Я годами находился в такой эмоциональной осаде, гуляя в своем «вызывающем наряде» по городу. И вдруг что-то случилось. Видимо, я повзрослел. Неожиданно мне открылось, что этот город, по которому я хожу, такой же мой город, как и тех, кто ходит рядом. Я не нуждаюсь в снисходительных взглядах, я не обязан отчитываться ни перед кем. Это моя страна, это мой город, и я такой же гражданин, как и все прочие. Я не приживалка, выпрашивающая объедки в ожидании, что ее кто-то подберет или приютит. И самое главное: я не обязан ни перед кем оправдываться.

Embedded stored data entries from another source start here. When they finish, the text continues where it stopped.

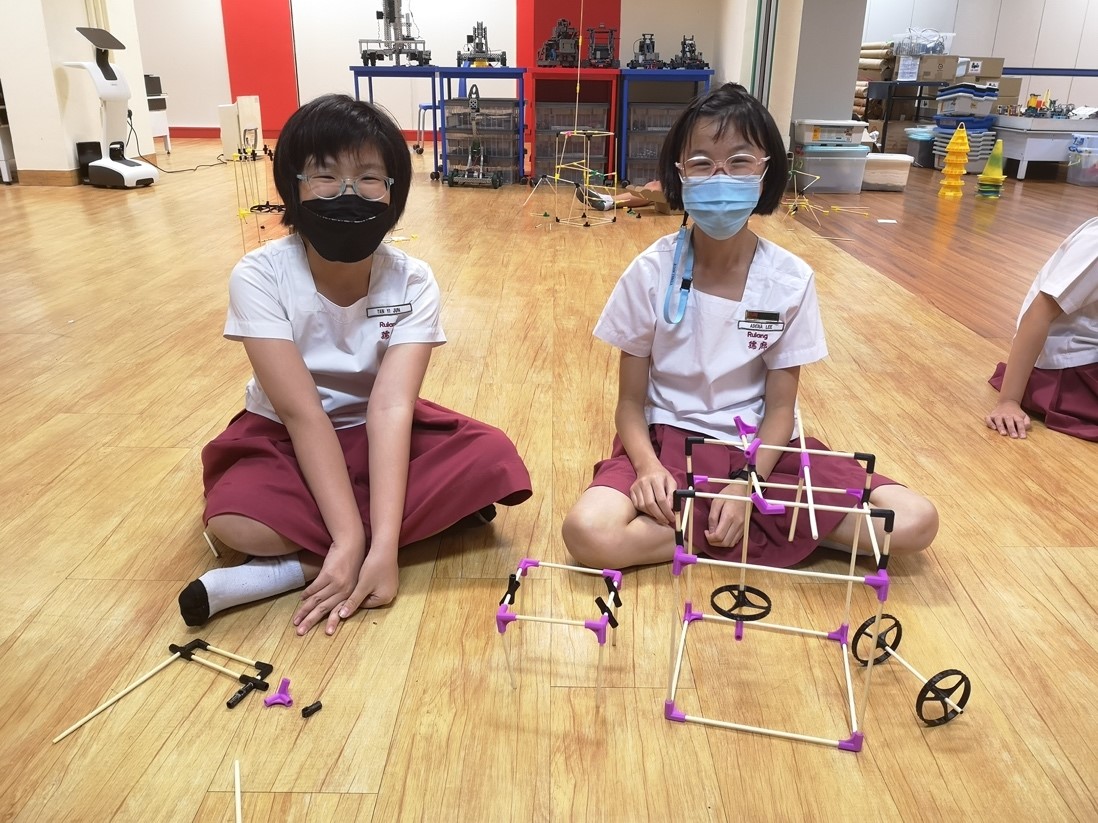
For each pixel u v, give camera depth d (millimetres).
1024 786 931
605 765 953
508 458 1318
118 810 886
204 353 2277
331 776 932
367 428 1279
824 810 898
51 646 1135
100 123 5363
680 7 5859
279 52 7816
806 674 1103
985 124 6438
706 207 1259
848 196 5273
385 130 1199
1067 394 1876
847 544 1320
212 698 1046
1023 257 3566
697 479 1098
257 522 1194
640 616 1216
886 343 2445
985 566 1347
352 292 1315
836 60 5438
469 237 3801
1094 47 7656
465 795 911
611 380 2125
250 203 4578
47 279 3006
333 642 1150
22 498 1517
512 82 7852
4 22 4820
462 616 1212
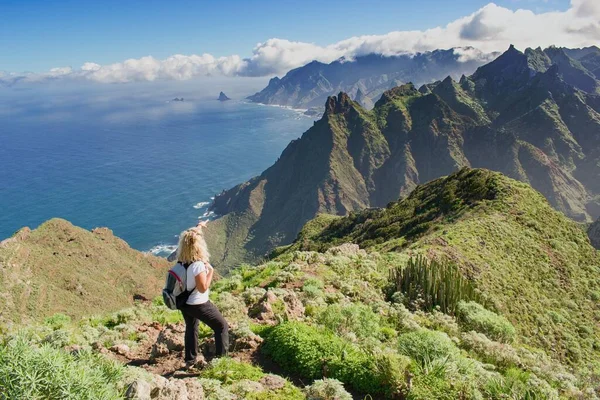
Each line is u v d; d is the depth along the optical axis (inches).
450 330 685.9
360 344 441.1
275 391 323.9
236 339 426.3
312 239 5590.6
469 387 350.0
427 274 915.4
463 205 3019.2
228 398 290.4
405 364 360.8
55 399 193.5
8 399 181.5
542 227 2377.0
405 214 3865.7
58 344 415.2
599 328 1587.1
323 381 329.7
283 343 399.9
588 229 7130.9
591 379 697.6
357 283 834.2
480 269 1565.0
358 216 5295.3
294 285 745.6
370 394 349.4
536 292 1651.1
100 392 210.7
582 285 1939.0
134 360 415.2
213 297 683.4
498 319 813.9
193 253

Оправдание — жанр, к которому церковные люди так привыкли, что уже и не замечают его противоестественности. Любая дискуссия между священником и светским журналистом превращается в бесконечный и унизительный поток оправданий Церкви перед широкими народными массами, которым чаще всего и дела нет ни до Церкви, ни до ее оправданий. Они просто развлекаются.
Вертикальный диалог
Будь моя воля, я бы исключил слово «апология» из церковного лексикона. Наше дело не апология, а Евангелие. Мы несем людям истину о Христе, благовестие вечной жизни. Это достоинство и великая честь. Невозможно нести благовестие с виноватым видом. Истина говорится с высоко поднятой головой. Истину говорят самозабвенно, так что не надо вспоминать на каждом шагу о своем недостоинстве. Когда речь идет не обо мне, а о Христе, я не стану прятать глаза и оправдываться.
Откуда это желание понравиться светской публике? Откуда это заискивание перед людьми безразличными?
— Да, но на вас кровь, пролитая инквизиторами, и шельмование Галилея!
— А на вас кровь тысяч убитых священников!
И к чему приведет этот спор? Количество дураков по ту и другую сторону одинаково, и если мы продолжим диалог в жанре апологии, он ни к чему не приведет, потому что Церкви не в чем оправдываться перед обществом, как и обществу перед Церковью, потому что речь идет об одном и том же.
Мы привыкли мыслить диалог Церкви и общества «вертикально»: вот общество и вот Церковь — два обособленных субъекта, два антагониста. Общество предлагает, Церковь осуждает. Общество рвется вперед, Церковь плетется в хвосте и с подозрением относится ко всем добрым начинаниям и порывам в сторону прогресса и просвещения. Очень удобная схема! Простая и понятная! Поэтому так трудно от нее отказаться. В реальности все иначе. Диалог Церкви и общества проходит по горизонтали. Церковь — это часть общества, а общество — часть Церкви. На самом деле диалог идет внутри одного и того же общества, а если это так, то никто не вправе ставить себя на трибуну судьи. Диалог — это не судебное разбирательство, а бескорыстная и доброжелательная попытка объясниться с собеседником, искренний интерес и деликатное любопытство.
Общество не монолит. Это живой организм пестрых и разнородных жизней и мнений, а с живым всегда сложно. Куда проще руководствоваться стереотипами и понятными схемами. И мы, христиане, имеем к этому слабость. Но этой слабостью грешат и наши секулярные собеседники. Им тоже свойственна косность и зашоренность в оценке действий христиан. Верующих обвиняют в категоричности, в отсутствии здорового и искреннего интереса, в нежелании идти на диалог. А наши секулярные оппоненты в этом не повинны? Всякий христианин, которому приходилось участвовать в дискуссиях, по опыту знает, сколько терпения и сил требуется на то, чтобы вывести диалог из порочного круга стереотипов и обобщений.